[Collected data]
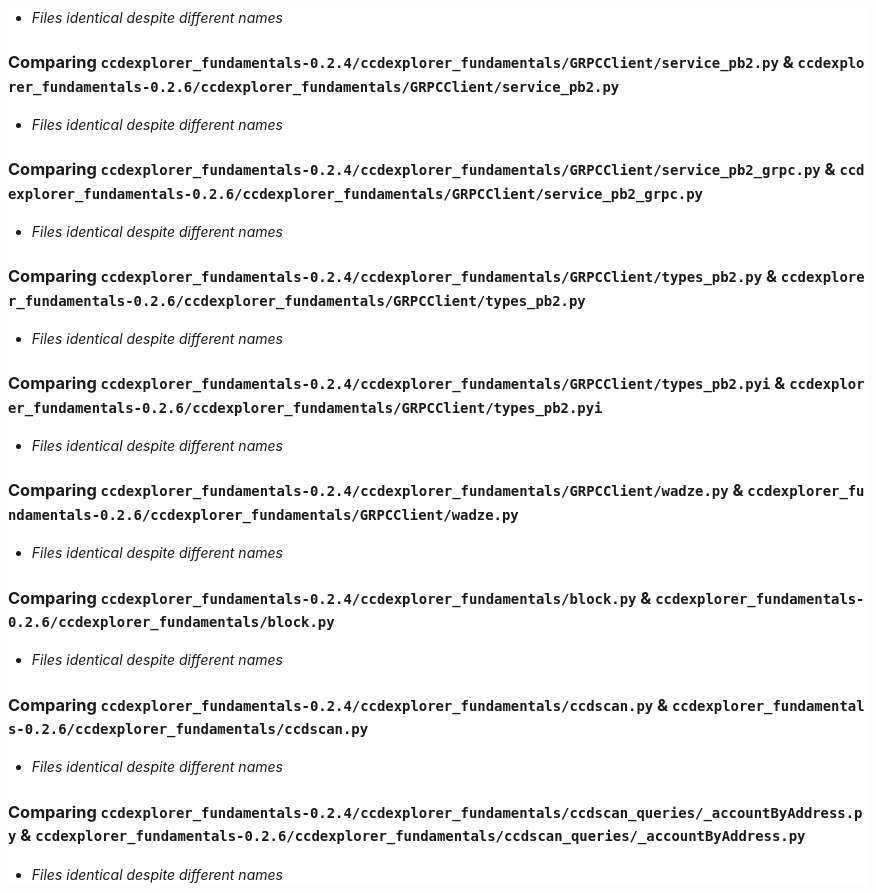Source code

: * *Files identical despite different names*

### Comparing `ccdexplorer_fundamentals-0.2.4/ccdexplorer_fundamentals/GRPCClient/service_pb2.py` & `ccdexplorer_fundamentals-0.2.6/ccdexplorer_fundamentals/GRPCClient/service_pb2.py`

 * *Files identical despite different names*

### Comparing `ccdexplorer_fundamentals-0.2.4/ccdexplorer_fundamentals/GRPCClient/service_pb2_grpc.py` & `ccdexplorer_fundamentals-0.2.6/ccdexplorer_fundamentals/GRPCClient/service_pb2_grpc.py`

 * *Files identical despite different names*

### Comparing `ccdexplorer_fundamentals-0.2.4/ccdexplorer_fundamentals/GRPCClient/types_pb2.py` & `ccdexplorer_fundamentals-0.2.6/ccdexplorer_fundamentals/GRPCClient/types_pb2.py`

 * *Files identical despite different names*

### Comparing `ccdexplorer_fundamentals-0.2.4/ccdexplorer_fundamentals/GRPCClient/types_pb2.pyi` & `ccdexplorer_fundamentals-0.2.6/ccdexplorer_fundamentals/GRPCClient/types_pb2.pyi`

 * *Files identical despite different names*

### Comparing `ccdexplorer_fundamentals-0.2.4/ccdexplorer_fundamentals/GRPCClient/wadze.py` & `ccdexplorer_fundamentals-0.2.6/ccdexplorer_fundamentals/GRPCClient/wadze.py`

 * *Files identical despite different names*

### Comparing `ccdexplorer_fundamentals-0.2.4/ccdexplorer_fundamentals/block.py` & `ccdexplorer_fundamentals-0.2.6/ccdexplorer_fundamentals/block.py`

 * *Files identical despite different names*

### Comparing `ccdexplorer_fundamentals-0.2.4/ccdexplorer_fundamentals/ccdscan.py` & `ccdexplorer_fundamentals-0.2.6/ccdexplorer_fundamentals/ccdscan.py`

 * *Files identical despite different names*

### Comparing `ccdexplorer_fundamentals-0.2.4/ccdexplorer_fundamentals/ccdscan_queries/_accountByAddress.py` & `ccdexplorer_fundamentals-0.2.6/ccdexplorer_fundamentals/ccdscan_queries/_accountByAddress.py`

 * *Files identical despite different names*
---
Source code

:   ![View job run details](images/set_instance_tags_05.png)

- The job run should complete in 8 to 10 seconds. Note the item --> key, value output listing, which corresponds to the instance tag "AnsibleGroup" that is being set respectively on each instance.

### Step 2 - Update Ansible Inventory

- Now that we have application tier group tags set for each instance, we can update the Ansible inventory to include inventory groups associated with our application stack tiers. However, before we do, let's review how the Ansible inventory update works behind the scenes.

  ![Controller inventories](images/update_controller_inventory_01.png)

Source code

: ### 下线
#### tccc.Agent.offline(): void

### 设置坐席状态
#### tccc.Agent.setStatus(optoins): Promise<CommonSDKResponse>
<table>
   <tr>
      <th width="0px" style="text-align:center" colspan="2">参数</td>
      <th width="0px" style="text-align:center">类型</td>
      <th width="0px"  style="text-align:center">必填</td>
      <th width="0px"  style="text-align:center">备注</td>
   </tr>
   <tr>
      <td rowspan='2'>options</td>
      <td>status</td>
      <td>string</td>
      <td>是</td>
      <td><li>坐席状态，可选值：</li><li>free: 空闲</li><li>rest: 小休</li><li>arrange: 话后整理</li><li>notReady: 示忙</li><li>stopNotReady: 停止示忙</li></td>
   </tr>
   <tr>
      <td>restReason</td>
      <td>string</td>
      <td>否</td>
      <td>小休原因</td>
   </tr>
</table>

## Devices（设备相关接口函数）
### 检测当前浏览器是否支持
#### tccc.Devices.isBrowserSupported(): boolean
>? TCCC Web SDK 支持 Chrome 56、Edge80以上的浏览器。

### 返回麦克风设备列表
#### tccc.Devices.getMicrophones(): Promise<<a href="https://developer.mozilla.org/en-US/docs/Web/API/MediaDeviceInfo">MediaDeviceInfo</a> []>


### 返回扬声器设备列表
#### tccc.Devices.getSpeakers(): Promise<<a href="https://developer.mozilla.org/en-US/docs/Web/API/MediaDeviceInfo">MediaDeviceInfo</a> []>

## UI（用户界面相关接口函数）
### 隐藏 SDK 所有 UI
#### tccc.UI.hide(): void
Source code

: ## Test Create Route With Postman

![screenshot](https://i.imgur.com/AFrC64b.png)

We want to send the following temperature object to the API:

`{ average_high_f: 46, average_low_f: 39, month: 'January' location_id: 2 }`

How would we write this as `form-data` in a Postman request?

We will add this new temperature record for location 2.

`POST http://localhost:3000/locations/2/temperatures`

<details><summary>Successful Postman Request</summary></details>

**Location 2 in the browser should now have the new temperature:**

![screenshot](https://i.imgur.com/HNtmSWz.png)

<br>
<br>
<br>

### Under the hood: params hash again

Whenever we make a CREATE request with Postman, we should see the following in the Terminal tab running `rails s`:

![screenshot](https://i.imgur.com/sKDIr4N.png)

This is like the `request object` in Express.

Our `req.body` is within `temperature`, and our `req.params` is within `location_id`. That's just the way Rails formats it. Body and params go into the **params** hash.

- _Work to be completed_: Copy out the section of the material that begins with the line containing "We will add" and ends with the line containing "Whenever we make", keeping both of those lines and changing nothing.

- _Answer to this task_:
We will add this new temperature record for location 2.

`POST http://localhost:3000/locations/2/temperatures`

<details><summary>Successful Postman Request</summary></details>

**Location 2 in the browser should now have the new temperature:**

![screenshot](https://i.imgur.com/HNtmSWz.png)

<br>
<br>
<br>

### Under the hood: params hash again

Whenever we make a CREATE request with Postman, we should see the following in the Terminal tab running `rails s`:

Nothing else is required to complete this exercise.